App Runtime Demonstrates
commit-digest local Runs entirely on the customer's machine, no secrets, no network
agent-handoff-auditor local Read-only repo and handoff preflight before an agent continues work
atris-revenue ec2 Stripe → Slack daily digest, secret declaration
burn-rate ec2 Multi-vendor finance pull (Ramp + Mercury + Brex + Stripe)
daily-standup subprocess Cron schedule, multi-surface rendering ([slack, voice, email])
customer-pulse subprocess wiki_paths for per-customer context injection
learning-loop-reviewer subprocess Review Inbox / Learning Loop that converts receipts into verified tasks
atris-pitch-deck web render: fullscreen, ui_spec, artifact_dir for shared writes
atris external The framework treated as an instance of its own spec

Templates

Start a new app from a built-in scaffold:

Template Runtime Use
deck web + render: fullscreen Pitch / sales / data decks
standup subprocess + schedule: 0 7 * * * Daily briefings
stripe-daily ec2 + [STRIPE_KEY, SLACK_BOT_TOKEN] Revenue → Slack

Status

Schema v1, in production use at Atris Labs. The public conformance suite covers the schema fixtures, direct schema constraint paths, parser-smoke checks, public example/template manifests, and receipt examples described above. The reference runtime has dispatch paths for local/subprocess, webhook/external, ec2, web, and ios apps; template is intentionally validate/install-only until forked into a runnable app.
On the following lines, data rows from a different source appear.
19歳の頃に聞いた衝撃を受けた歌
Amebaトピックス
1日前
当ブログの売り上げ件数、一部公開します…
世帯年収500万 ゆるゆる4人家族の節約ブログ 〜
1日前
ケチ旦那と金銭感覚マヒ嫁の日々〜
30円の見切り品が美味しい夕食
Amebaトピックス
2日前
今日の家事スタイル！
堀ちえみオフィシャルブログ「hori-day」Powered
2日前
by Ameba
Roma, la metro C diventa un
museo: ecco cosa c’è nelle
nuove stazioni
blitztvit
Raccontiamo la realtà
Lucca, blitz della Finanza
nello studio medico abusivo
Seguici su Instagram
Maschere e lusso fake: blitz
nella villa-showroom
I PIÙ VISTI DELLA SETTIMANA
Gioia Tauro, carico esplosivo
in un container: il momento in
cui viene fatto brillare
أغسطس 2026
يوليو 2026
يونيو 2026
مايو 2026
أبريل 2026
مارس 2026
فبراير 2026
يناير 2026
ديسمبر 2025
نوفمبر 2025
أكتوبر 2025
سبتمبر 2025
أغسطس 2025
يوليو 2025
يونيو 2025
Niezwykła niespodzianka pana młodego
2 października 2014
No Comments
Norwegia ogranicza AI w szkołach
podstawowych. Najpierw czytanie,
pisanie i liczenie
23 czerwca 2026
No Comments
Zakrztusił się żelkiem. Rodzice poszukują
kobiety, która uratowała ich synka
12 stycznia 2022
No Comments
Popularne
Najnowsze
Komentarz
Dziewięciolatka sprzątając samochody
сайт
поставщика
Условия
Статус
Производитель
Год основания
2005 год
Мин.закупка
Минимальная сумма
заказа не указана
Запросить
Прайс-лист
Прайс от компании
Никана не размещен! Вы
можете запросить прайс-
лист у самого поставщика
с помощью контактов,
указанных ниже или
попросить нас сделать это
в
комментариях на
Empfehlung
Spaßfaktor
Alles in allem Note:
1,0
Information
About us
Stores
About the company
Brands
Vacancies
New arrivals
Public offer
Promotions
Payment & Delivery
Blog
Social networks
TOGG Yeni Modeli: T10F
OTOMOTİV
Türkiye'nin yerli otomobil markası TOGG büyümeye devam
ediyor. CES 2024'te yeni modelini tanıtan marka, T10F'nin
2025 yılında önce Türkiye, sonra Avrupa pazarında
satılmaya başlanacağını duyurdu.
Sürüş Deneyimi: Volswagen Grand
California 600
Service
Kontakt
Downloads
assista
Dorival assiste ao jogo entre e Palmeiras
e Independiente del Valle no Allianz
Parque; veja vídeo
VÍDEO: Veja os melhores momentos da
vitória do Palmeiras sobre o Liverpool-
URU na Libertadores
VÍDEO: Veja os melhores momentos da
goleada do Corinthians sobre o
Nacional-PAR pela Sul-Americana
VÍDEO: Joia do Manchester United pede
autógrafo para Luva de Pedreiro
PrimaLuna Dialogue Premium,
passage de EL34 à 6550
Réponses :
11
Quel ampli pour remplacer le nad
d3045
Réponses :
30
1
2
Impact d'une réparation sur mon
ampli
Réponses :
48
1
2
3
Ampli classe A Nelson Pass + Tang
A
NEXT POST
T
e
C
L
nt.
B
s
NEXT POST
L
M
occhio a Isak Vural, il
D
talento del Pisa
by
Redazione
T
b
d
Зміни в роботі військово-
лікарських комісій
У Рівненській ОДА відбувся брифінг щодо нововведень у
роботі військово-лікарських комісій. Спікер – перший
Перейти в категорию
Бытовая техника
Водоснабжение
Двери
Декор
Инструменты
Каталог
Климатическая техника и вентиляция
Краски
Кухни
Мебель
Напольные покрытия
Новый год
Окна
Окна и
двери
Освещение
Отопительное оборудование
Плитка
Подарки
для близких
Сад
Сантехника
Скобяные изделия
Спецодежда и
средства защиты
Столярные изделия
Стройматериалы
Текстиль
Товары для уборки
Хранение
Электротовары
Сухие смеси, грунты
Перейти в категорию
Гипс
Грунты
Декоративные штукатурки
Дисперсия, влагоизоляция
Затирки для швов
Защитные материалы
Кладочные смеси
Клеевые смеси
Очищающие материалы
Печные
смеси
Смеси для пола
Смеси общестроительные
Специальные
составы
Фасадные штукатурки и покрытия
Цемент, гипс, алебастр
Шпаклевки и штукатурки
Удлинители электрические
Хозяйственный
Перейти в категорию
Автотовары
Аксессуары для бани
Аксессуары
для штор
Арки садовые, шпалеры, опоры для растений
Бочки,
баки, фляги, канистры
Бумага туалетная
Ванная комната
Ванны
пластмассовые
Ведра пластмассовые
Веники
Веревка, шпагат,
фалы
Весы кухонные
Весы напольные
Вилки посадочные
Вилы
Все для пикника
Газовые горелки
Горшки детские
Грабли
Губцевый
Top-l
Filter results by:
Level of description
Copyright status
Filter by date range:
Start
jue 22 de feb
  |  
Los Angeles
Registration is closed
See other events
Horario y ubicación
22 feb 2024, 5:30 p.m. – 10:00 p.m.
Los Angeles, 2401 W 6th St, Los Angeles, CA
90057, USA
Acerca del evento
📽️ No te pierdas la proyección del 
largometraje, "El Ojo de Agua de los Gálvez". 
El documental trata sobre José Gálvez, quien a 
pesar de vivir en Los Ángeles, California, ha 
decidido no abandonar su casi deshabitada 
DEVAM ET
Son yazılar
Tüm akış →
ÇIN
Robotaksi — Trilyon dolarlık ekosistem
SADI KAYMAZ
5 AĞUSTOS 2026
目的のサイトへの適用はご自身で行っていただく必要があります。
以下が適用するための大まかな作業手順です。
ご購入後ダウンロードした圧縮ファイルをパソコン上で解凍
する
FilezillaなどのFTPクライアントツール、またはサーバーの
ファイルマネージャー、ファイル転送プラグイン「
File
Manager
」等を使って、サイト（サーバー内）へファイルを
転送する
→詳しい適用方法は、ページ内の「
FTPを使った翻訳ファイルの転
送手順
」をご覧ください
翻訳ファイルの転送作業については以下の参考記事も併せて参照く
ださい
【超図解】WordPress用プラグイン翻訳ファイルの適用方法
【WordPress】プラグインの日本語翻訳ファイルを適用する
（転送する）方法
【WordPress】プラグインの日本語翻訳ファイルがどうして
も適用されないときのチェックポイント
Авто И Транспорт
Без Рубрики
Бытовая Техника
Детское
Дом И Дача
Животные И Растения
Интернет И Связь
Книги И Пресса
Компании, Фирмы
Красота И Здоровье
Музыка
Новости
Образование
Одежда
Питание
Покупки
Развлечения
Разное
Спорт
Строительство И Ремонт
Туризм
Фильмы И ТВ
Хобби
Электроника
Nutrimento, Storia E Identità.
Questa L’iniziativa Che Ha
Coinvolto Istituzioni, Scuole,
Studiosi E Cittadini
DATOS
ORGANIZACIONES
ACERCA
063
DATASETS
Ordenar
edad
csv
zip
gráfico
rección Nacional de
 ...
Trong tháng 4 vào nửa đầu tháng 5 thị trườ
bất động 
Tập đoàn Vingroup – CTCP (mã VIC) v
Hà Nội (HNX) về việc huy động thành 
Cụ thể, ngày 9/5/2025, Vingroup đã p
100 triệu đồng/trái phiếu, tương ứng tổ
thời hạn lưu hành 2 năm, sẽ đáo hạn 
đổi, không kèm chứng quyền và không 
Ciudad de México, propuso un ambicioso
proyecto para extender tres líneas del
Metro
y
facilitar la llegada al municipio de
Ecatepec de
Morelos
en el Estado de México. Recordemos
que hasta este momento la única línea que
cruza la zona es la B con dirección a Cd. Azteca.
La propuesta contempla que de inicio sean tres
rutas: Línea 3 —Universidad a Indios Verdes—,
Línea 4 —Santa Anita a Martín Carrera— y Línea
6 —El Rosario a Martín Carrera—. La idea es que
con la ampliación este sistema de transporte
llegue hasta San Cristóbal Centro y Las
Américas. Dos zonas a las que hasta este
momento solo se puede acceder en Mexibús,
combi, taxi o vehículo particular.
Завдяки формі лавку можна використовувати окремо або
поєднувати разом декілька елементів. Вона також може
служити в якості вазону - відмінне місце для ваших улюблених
This repo is the spec, examples, conformance suite, and public validate-only parser. The reference runtime parses APP.md folders and dispatches them in atrislabs/atrisos-backend under backend/services/app_folder_service.py and backend/scripts/apps_cli.py.

License

MIT — see LICENSE. Fork the spec, adapt it for your runtime, ship apps.

About

APP.md — markdown manifest format for agent-runnable apps. One folder, one spec, eight runtimes.